Grace and peace to you from God our Father and our Lord Jesus Christ. Amen.
Just a few weeks after Moses and Aaron had managed, through God's actions, to gain freedom for the Israelite people, they are once again in the hot seat. This time it is not Pharoah, but the Israelites themselves who are criticizing what Moses and Aaron have been doing, or not doing.
It’s been about seven weeks since they left Egypt. In those seven weeks, the people marched out of Egypt in triumph. When Pharoah finally sets them free, they have God's power, parting the Red Sea and giving them water in the desert. And yet they are still complaining, “If only we had died by the hand of the Lord in the land of Egypt, when we sat by the fleshpots and ate our fill of bread.” Okay, do the people really want to go back to Egypt? Where they were slaves? Are these the same people who cried out to the Lord to save them? Forced labor, terrible living conditions, their children drowned in the Nile?
Before we start thinking they are ungrateful, let’s remember that they are incredibly scared, tired, and hungry. None of them ever imagined that they would ever be free from slavery. None of them even knew what freedom actually was! It had been several hundred years since Joseph and his family moved to Egypt during a famine. In the mean time, the family had grown and multiplied so much that Pharoah was afraid they might rise up and destroy Egypt. So afraid that he enslaved the Israelites.
Being a slave, forced to work with no pay, no freedom, under constant threat of death, was horrible. And now, freedom is frightening in another way. Their lives have been turned upside down. Yes, they are free, but freedom is not easy. If you have always lived as a slave, every day was the same: work, being fed terrible food, and suffering, every day. These people had no idea of how to do anything on their own.
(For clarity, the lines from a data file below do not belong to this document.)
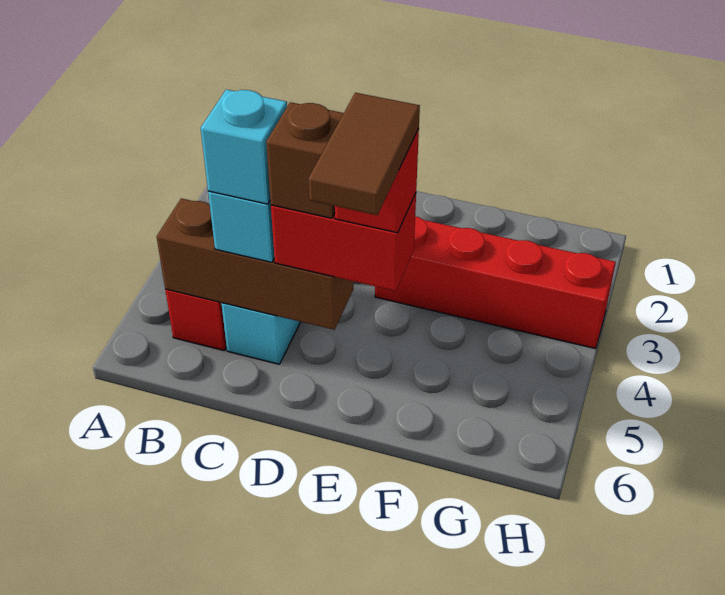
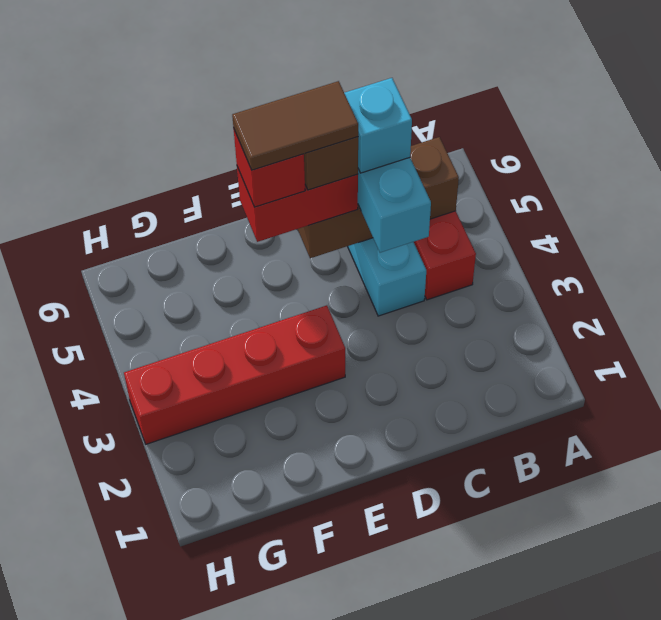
brown 1x2 tile [308,93,420,215] -> brown 1x2 tile turned to [232,81,358,170]

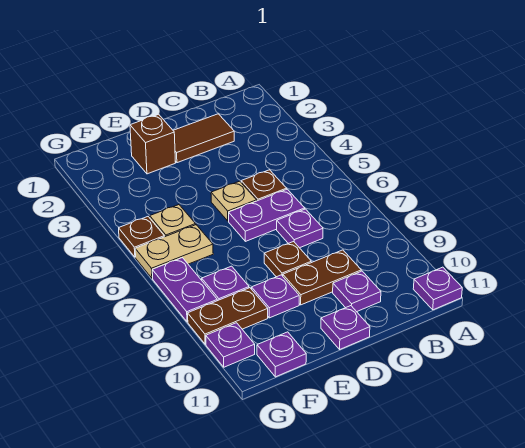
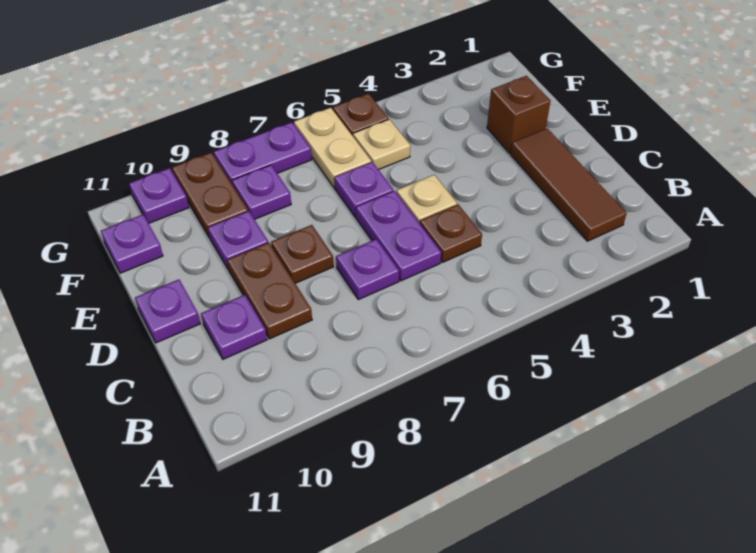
purple 1x1 plate [413,267,462,310] -> purple 1x1 plate moved to [334,162,393,217]
brown 1x2 tile [173,114,234,163] -> brown 1x3 tile [511,128,627,241]

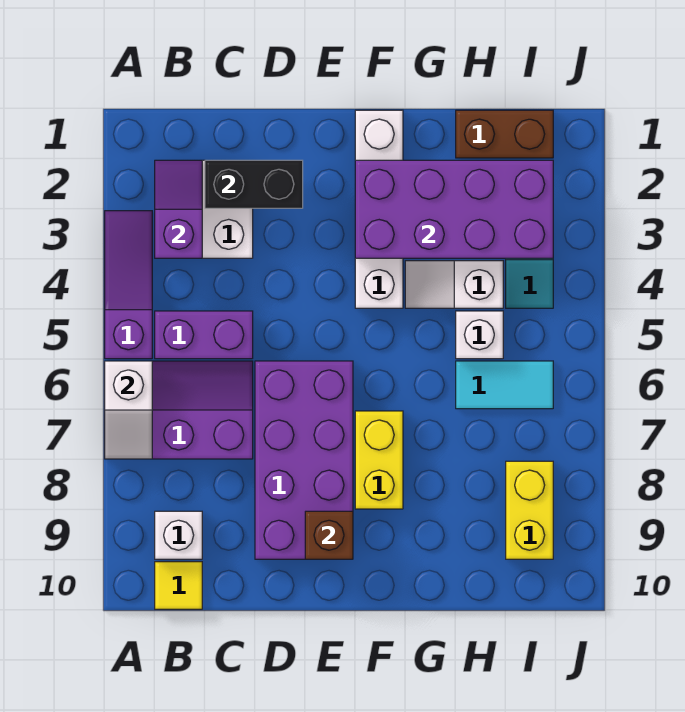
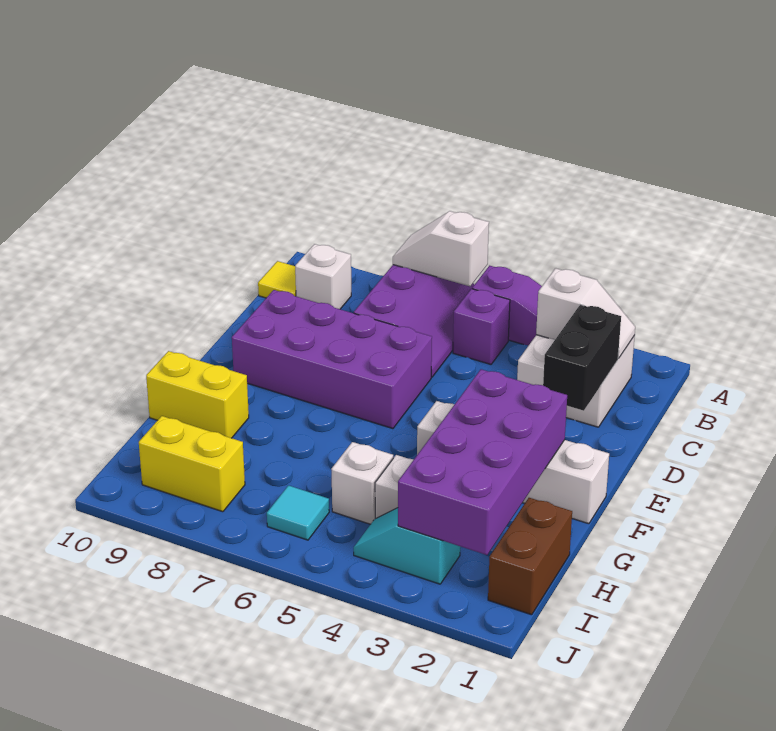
purple 1x2 slope [155,160,202,258] -> white 1x2 slope [536,268,635,358]
purple 1x2 brick [155,311,253,359] -> purple 1x1 brick [453,289,510,364]
brown 1x1 brick [305,511,353,559] -> none
yellow 1x2 brick [355,411,403,509] -> yellow 1x2 brick moved to [146,351,249,438]
cyan 1x2 tile [456,361,553,409] -> cyan 1x1 tile [267,486,329,540]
It’s like being released from a prison sentence of 40 years with the clothes on your back and not much else into a world so changed you hardly recognize anything.
The Israelites were not just hungry, they were terrified. They certainly had no experience living in freedom or surviving in the wilderness. Their lives had been turned upside down. Everything had changed. “You have brought us out into this wilderness to kill this whole assembly with hunger.” They had to learn to trust again, first Moses and Aaron, and through them, God. Even though God has brought them out of slavery in Egypt, the people were too frightened to trust that God would take care of them.
We, too, are going through similar times. In the two years since the pandemic began, we have lost 700,000 people in the U.S. alone. Families have been broken by death, or by conflict over masks and vaccinations. Jobs have been lost, some forever. People are afraid to go back to some jobs because of the fear of Covid. “Why can’t we go back to the way things were before this whole mess started?” I hear people wishing we could go back to before Covid, but I'm not sure that will happen.
Think of all the things that have changed. In the last two years, we have been spending more time online. With working at home becoming more popular, some people may not go back to the office. Even something as simple as shaking hands may not come back. There are many things we will lose, and many things we could gain from our pandemic years.
Like the Israelites, we will need to learn to live in a changed world. We also have another thing in common with the Israelites. We have a loving God who will never leave us. God loves us, all of us. We may not be able to see it, but God loves all people. Vaxxers and anti-vaxxers, conservatives and liberals, even Yankee fans and Mets fans! This is what we must remember as we live in this new reality.
We are divided over many things. And there is a danger that we do not see each other as fully human. When you disagree with someone so fundamentally, it is easy to forget they are as fully human as you. This may be hard to hear, but it’s true. Please take a moment right now. Think of someone that you despise, someone who has opposite beliefs from you, someone who you think is stupid or reactionary, or radical, or whatever label you prefer. Hold that person in your mind. Okay… now as you imagine that person, I want you to remember that that person is a child of God, a beloved child of God.
When we worship together, we remember and profess here, every week, that God loves all creation, all people; and we are called to do the same. Loving each other does not mean we need to agree with each other. We don’t even have to like each other, but we must see each other as human beings worthy of God’s love. Amen.